Bu soru tutarlılık bakımından haksız değildir. Yalnızca bu türden bir ‘tutarlılığın’ dayatılması haksızlıktır diyebiliriz. Bunuel erken döneminde çektiği üç filmde de gerçeküstü bir anlatımı ilke edinmiştir. Ki bu filmleri yaratımsal süreçte de kolektif bir çalışmanın izlerini taşırlar. Las Hurdes ayrılabilir. Bunuel yarı belgeselinde son kararlar noktasında filme tamamen hâkimdir ve film gerçekçilik ile gerçeküstünü buluşturur. Yapımı bu film gerçeküstü bir belgesel olması bakımından sinema tarihinde de ayrıksı bir deneme niteliğiyle dikkat çekmektedir. Las Hurdes bir taşra anlatısıdır, Bunuel 18 yıl sonra gerçeküstü ile gerçekçiliği bir şehir anlatısında ve bu kez belgesel denemesi olmayan, kurmaca bir filmde buluşturacaktır (Los Olvidados) Esasında Los Olvidados (Unutulmuşlar, 1950) için şunu saptayabiliriz: 50’ler, İtalyan Yeni Gerçekçiliğin hem kıta hem dünya çapında etkili olduğu bir dönemdir. Çoğunlukla hümanist bir çıplaklık söz konusudur. İnsan, doğal yollarla anlatılandır, naif ve gerçekçi portreler baskındır; şehirler tüm yalınlığıyla ön plandadır. Kurmacaya belgesel kaygıların eklendiği de gözlemlenebilir. Avrupa’da savaşın yıkıcılığı böylelikle vurgulanmaktadır, hikâyeler de gerçekçi bir düzlemde topluma tanıklık etme amacı güder büyük ölçüde. Las Hurdes ile Los Olvidados bu noktada ayrılabilirler. Las Hurdes’in gerçekçiliği kışkırtıcı bir anlatı izleğine sahiptir. Yoksulluk ve geri kalmışlık filmin adına kadar varlığını hissettirir, bu olumsuz durumların din kaynaklı gösterilmesi, hurafelerin, ritüellerin öne çıkarılması ilgi çekicidir. Bununla birlikte bu erken ‘dinle ayakta kalan kapitalizm’ eleştirisi dönemler üstü bir vasıfla karşımıza çıkar. İtalyan Yeni Gerçekçiliğin yaklaşımını günümüzde yansıtmak güçtür, bu akımın böyle bir zaman aşma yönelimi yoktur, daha çok sinemacılara esin kaynağı olmuştur fakat Las Hurdes filmi bugün bile birçok kasabaya, bölgeye uyarlanabilir. Öyleyse ‘hangi gerçekçilik’ sorusunu yönelebiliriz. Üretim ilişkilerinden doğan, gelir dağılımındaki adaletsizliğe, çarpıklığa dayanan problemlerin sorgulandığı bir film, düzen güncelliğini yitirmedikçe gerçekçiliğini de yitirmeyecektir.

Los Olvidados (Unutulmuşlar, 1950)
* * *
Yukarıdaki Bunuel filmleri üzerine yazıyı kaldığı yerden alın ve en sondaki "Los Olvidados (Unutulmuşlar, 1950)" başlığının altından sürdürün.

#### Veri Bölümü
* * *
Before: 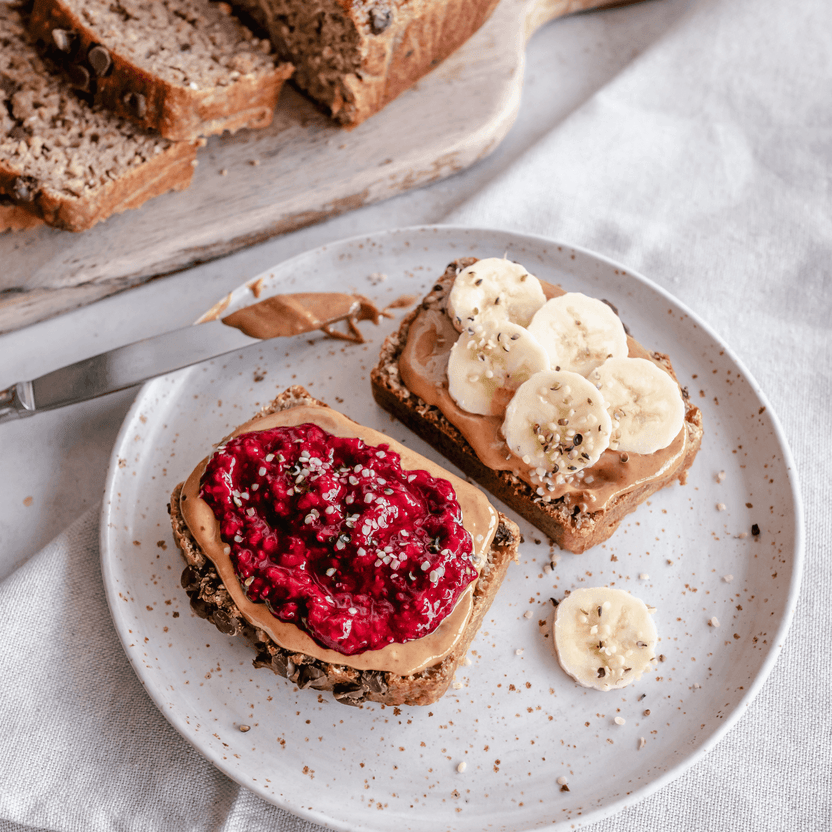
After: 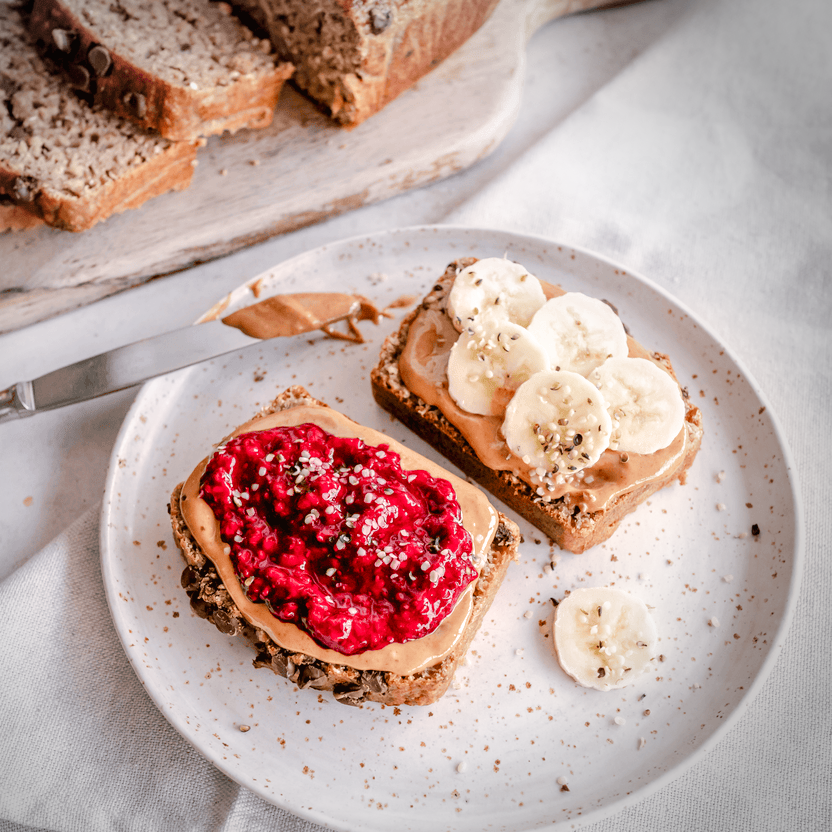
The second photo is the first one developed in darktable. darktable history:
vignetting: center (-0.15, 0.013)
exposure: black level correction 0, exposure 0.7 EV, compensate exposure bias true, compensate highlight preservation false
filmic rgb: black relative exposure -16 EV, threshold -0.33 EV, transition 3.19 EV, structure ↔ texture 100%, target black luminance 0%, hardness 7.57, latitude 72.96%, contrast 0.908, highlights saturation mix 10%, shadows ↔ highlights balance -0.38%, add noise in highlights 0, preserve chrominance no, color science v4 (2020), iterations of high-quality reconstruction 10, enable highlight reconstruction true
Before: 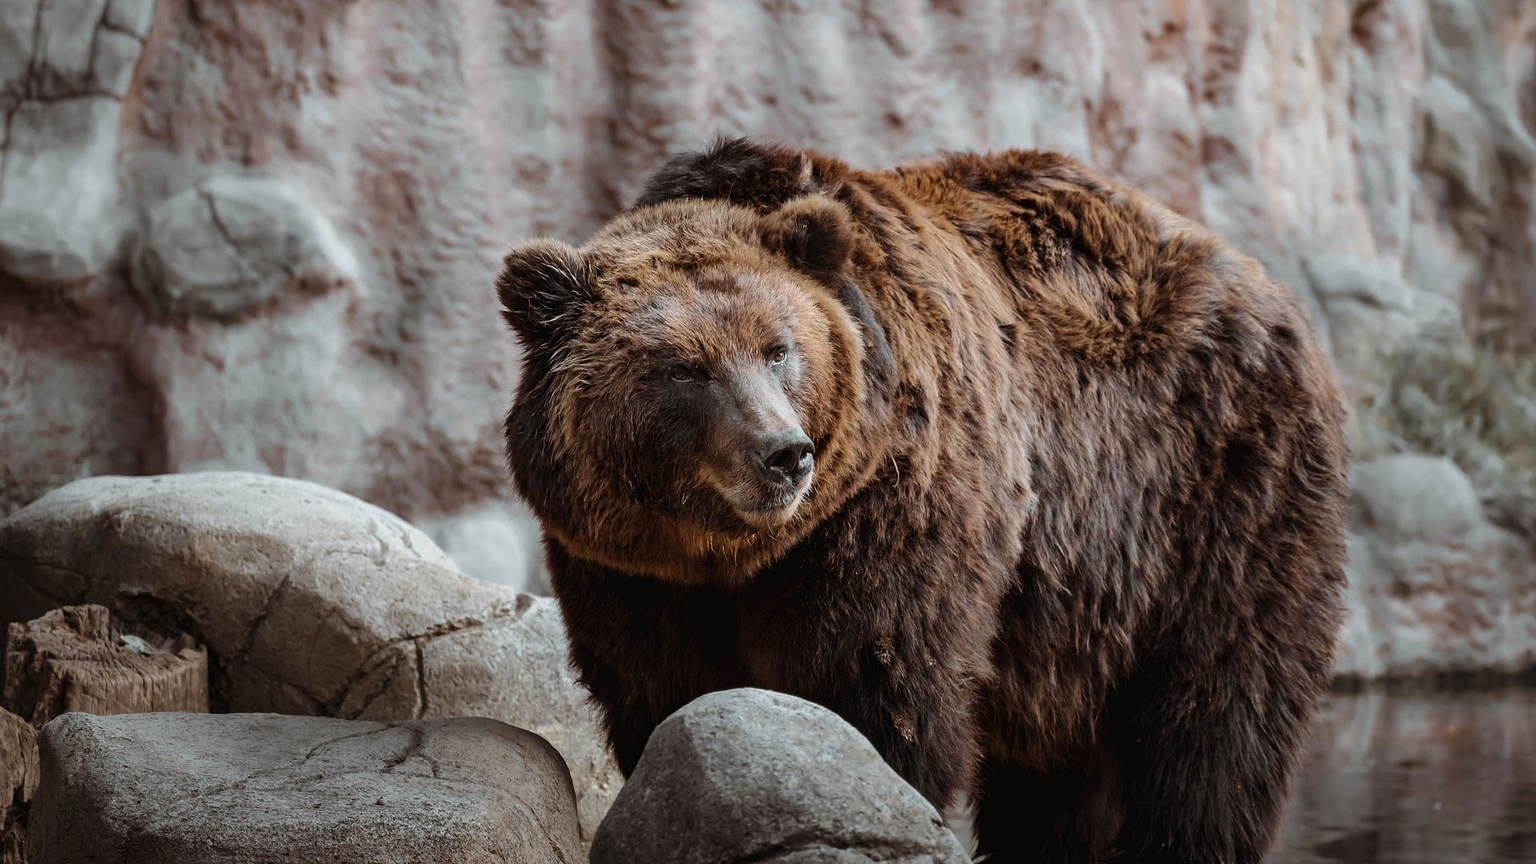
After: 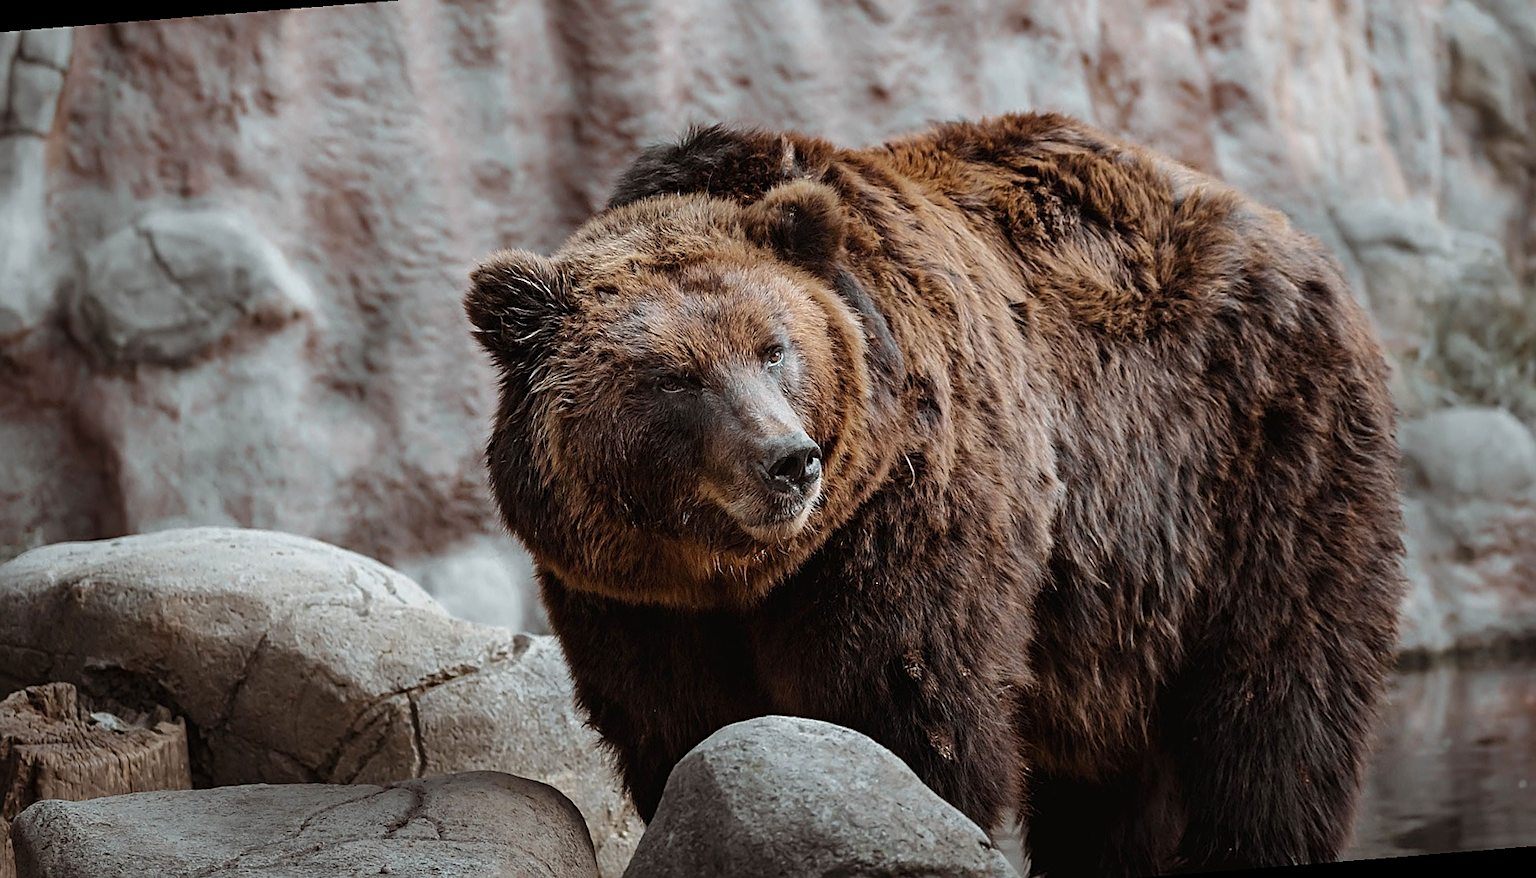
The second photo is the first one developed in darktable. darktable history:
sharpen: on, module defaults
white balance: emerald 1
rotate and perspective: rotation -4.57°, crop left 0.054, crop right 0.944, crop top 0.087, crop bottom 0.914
* * *
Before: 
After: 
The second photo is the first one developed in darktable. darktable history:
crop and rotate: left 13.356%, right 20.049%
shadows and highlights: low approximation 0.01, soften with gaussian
* * *
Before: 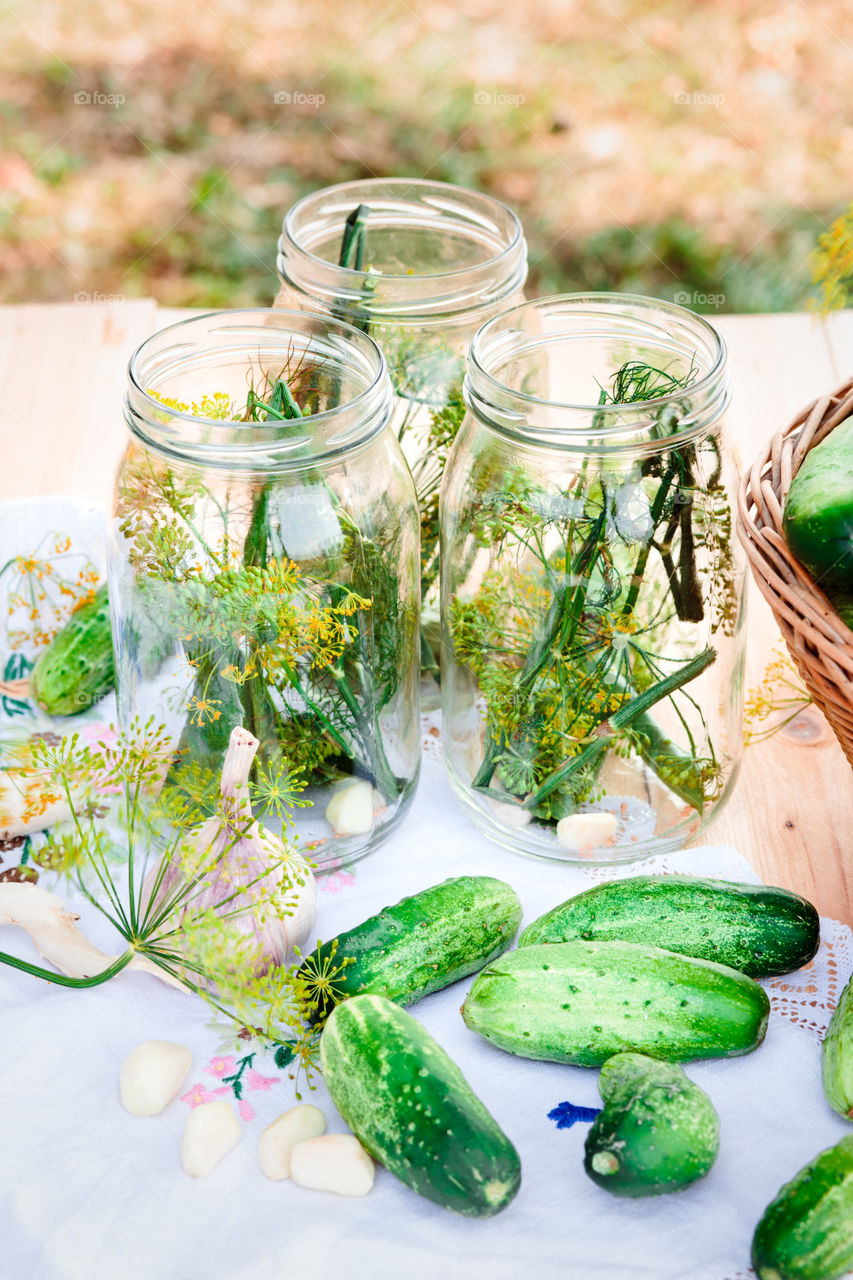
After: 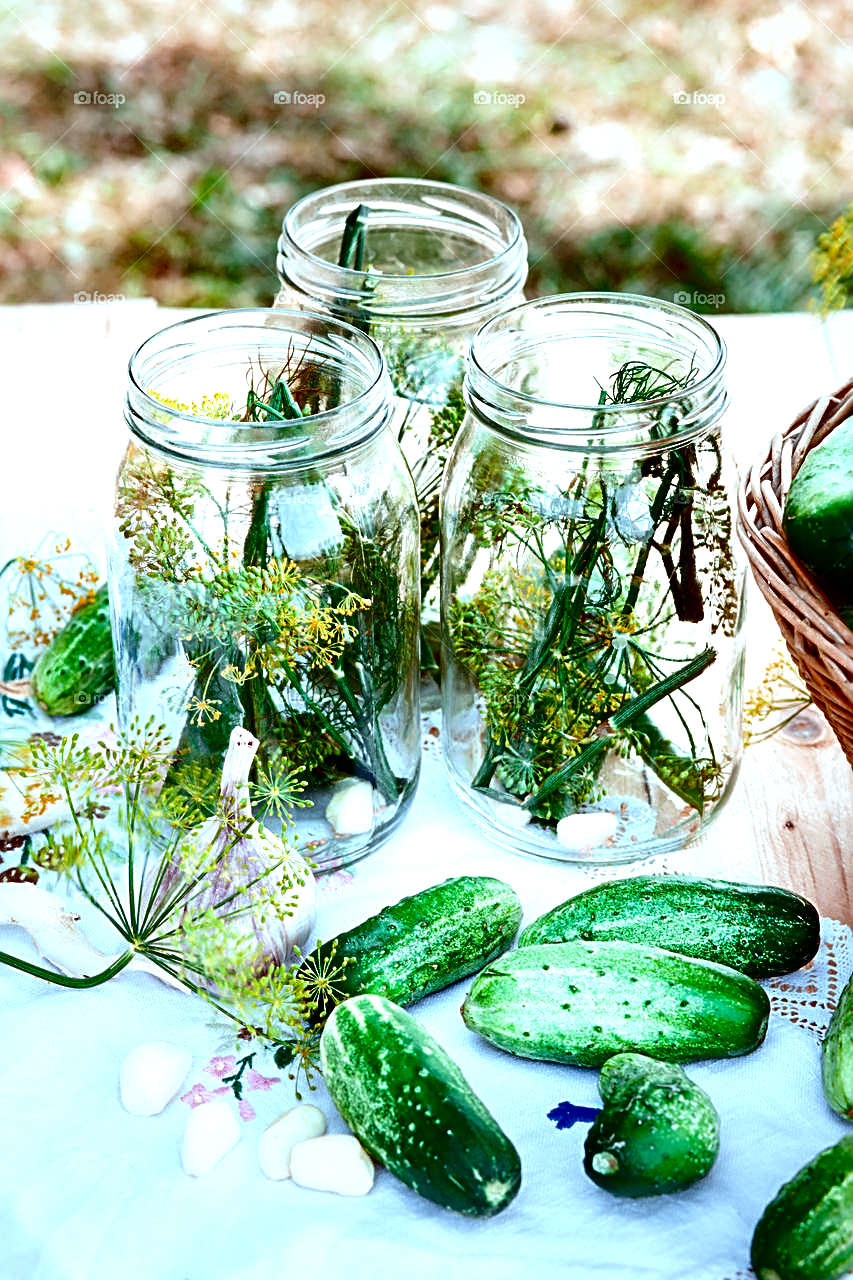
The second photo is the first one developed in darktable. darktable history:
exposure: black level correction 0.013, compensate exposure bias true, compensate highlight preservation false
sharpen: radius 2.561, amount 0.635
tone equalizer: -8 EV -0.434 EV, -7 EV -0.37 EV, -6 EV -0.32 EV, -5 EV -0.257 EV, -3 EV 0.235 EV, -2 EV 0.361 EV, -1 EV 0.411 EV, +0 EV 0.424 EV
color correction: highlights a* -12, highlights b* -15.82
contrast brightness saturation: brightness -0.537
* * *
#### Görev Sonucu
Los Olvidados yoksulluğun teşhir edildiği önemli bir yapımdır, Yen Gerçekçi akımın havasını ve anlayışını yansıtır fakat bu filmde de gerçeküstü öğeler vardır. Bunuel gerçeküstü öğe kullanımıyla gerçeküstücü izlek yaratmada kriz yönetebilen bir sinemacıdır. Endülüs Köpeği ve Altın Çağ’da baştan sona gerçeküstü bir hava sezilmekle birlikte rahatsız edici öğelerin varlığı da mevcuttur. Şaşırtıcı ve rahatsız edici bu öğeler Bunuel’in Meksika Döneminde artık tam manasıyla bir olgunluğa erişmiş ve altyapı gerçeküstücü bir doyuruculuğa kavuşmuştur. Bunuel bu doyuruculuğu bazen daha açık Ensayo du en Crimen (Archibaldo Cruz’un Suçlu Yaşamı, 1955) bazen üstü kapalı (Los Olvidados) hissettirir. Los Olvidados’taki gerçeküstü havayı İtalyan Yeni Gerçekçiliğin kurucu yönetmenlerinden Vittorio de Sica’nın yönettiği  Miracolo a Milano (Milano Mucizesi, 1951) ile karıştırmamak gerekir. Milano Mucize’si alabildiğine gerçekçi ilerler ve fantastik, düzen içi bir çözüm sunar. Fantastik son filmin bütünselliğini, mekânların sağladığı atmosferi zedeleyecek derecede ansızın karşımıza çıkar. Bunuel’in Los Olvidados’unda gerçeküstücü anlatı derinlere, eser miktarda saklanmıştır ve filmin gerçekçiliğiyle çelişmez.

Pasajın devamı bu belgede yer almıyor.